WHAT YOU SHOULD DO.
Count the lines below that hold "wilt". Give the number without comment.

******************************

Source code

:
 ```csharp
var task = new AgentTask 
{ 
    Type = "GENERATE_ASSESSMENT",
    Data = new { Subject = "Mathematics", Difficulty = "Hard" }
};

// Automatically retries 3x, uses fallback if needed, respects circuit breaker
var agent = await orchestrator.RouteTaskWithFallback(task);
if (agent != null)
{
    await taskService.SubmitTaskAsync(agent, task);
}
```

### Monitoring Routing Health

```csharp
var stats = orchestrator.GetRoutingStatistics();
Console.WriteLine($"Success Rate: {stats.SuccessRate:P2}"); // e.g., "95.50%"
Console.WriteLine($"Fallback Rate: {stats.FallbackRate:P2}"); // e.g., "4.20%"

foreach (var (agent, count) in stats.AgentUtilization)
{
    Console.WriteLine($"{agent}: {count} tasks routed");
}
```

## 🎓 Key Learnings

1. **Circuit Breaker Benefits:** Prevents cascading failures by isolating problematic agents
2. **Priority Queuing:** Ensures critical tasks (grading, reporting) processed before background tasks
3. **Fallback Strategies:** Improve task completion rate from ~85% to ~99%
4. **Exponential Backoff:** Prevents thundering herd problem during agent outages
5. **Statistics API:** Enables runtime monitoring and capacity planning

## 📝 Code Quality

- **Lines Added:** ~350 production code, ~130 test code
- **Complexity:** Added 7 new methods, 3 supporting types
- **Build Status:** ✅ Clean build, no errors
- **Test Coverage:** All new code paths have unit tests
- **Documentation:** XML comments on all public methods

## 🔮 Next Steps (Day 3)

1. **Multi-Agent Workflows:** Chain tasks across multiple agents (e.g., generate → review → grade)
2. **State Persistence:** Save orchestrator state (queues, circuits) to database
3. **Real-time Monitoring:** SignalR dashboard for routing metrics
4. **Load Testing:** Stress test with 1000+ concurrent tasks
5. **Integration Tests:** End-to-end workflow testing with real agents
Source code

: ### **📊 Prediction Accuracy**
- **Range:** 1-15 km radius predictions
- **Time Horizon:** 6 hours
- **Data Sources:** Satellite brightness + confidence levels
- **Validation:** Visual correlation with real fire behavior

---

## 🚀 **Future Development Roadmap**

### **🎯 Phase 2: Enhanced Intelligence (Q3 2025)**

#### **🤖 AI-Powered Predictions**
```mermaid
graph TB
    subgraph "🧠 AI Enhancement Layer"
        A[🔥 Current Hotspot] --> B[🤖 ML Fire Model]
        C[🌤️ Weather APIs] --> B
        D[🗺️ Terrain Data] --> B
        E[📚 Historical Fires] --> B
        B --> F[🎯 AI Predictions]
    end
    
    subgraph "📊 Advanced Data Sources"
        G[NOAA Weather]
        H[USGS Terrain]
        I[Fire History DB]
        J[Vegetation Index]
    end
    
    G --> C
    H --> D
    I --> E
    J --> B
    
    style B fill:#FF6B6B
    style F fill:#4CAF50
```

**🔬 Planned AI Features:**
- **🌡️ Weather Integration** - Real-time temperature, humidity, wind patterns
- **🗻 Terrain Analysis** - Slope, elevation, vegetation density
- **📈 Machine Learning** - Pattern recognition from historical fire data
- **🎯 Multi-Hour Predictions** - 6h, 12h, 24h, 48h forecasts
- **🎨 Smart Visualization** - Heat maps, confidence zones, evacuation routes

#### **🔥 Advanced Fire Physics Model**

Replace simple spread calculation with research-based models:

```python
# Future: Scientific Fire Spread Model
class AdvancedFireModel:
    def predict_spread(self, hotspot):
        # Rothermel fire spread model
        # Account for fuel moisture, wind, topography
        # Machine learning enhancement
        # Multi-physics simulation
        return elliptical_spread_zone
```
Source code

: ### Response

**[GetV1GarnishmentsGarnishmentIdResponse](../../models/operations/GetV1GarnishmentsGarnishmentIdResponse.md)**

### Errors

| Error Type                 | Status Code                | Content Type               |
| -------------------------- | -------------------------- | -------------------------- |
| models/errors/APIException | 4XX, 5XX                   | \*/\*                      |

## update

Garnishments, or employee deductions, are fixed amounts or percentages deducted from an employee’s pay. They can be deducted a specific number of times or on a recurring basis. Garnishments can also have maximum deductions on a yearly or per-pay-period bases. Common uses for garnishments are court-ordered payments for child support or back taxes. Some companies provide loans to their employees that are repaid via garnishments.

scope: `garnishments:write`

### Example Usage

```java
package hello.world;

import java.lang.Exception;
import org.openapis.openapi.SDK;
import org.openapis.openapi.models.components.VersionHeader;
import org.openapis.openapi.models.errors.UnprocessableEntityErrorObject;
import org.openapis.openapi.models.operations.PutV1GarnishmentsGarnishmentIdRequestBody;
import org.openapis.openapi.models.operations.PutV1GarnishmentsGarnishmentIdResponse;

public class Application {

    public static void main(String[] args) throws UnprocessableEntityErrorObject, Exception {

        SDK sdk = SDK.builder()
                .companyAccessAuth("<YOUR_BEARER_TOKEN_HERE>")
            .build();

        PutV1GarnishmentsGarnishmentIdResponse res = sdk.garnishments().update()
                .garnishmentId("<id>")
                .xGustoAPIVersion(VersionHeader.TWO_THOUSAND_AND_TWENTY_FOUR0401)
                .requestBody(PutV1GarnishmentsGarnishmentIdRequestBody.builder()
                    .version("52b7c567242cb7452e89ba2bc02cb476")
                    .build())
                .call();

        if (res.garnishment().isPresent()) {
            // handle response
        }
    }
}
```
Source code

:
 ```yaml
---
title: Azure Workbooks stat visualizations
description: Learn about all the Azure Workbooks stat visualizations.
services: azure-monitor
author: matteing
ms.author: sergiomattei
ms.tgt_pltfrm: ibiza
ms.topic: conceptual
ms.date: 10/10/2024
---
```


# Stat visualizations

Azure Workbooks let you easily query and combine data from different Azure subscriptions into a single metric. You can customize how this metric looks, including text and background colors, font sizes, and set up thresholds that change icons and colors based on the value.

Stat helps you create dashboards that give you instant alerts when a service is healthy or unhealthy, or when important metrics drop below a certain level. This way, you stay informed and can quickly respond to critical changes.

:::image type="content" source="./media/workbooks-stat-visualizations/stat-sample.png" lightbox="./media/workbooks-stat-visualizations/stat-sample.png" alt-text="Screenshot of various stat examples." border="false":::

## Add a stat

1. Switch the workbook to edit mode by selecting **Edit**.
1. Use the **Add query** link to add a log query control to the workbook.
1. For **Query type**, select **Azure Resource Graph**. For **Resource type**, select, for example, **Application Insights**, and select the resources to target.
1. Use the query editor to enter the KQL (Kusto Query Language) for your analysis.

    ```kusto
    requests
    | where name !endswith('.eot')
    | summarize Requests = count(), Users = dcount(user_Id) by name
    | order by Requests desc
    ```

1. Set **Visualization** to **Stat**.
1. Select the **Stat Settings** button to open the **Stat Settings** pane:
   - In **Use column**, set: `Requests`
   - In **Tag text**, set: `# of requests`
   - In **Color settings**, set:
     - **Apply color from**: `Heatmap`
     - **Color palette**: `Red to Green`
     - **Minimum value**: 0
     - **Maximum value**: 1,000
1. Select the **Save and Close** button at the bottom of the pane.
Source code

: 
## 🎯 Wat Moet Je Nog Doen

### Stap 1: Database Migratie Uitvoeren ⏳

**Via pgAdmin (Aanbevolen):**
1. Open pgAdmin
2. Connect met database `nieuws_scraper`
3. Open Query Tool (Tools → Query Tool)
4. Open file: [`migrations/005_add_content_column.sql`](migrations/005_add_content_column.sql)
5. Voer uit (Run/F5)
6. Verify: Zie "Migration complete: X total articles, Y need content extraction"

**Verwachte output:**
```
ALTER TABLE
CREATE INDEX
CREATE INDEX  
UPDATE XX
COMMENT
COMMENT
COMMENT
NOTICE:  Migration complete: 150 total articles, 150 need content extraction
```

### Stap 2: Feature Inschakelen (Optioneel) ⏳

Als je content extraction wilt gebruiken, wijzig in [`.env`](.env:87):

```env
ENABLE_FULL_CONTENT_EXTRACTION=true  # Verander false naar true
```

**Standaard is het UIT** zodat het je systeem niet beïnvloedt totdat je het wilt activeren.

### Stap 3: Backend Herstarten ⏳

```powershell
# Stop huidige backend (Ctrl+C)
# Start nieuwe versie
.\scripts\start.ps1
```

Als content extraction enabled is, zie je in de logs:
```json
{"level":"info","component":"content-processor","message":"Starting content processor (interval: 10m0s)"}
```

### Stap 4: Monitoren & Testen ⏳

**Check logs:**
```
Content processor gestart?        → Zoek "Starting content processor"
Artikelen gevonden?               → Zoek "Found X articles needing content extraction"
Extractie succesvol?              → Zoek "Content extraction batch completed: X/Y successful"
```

******************************

TASK OUTPUT.
2